### Entries supplied:

_ _ _ _ _ _ _

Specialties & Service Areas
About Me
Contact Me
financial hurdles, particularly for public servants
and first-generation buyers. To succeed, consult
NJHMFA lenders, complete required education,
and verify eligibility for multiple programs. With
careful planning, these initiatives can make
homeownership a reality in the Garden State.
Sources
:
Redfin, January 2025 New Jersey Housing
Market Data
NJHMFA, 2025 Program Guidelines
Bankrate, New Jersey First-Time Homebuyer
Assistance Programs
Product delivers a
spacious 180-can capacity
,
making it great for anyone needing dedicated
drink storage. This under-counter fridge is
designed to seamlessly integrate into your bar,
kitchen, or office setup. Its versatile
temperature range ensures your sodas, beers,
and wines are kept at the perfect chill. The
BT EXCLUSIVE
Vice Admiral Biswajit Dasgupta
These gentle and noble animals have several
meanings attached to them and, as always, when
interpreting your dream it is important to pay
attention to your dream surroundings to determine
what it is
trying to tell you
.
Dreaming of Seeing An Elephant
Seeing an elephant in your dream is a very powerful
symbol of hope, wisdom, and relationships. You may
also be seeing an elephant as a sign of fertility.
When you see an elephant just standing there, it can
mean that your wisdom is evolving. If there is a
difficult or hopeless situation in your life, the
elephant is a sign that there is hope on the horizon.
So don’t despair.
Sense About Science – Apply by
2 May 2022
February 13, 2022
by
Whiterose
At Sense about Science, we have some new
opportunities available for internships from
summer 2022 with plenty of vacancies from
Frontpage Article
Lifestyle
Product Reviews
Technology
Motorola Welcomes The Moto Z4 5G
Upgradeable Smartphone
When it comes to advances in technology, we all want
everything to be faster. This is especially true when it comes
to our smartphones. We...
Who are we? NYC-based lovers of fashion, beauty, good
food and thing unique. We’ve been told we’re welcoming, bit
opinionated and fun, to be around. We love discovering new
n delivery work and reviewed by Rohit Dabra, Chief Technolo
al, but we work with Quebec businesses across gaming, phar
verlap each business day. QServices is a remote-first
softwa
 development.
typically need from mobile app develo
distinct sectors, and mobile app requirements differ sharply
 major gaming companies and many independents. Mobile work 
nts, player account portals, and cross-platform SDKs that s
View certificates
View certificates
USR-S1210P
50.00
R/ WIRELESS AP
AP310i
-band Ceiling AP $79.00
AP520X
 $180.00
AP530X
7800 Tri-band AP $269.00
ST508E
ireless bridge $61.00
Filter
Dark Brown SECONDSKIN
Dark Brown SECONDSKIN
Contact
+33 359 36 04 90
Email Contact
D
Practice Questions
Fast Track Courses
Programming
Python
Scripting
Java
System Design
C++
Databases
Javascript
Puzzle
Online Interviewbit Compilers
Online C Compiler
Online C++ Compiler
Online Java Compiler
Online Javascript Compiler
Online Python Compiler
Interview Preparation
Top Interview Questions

_ _ _ _ _ _ _

Copy out, word for word, the lines starting at the very beginning of the entries and ending with the line that contains "careful planning, these initiatives can make".

Specialties & Service Areas
About Me
Contact Me
financial hurdles, particularly for public servants
and first-generation buyers. To succeed, consult
NJHMFA lenders, complete required education,
and verify eligibility for multiple programs. With
careful planning, these initiatives can make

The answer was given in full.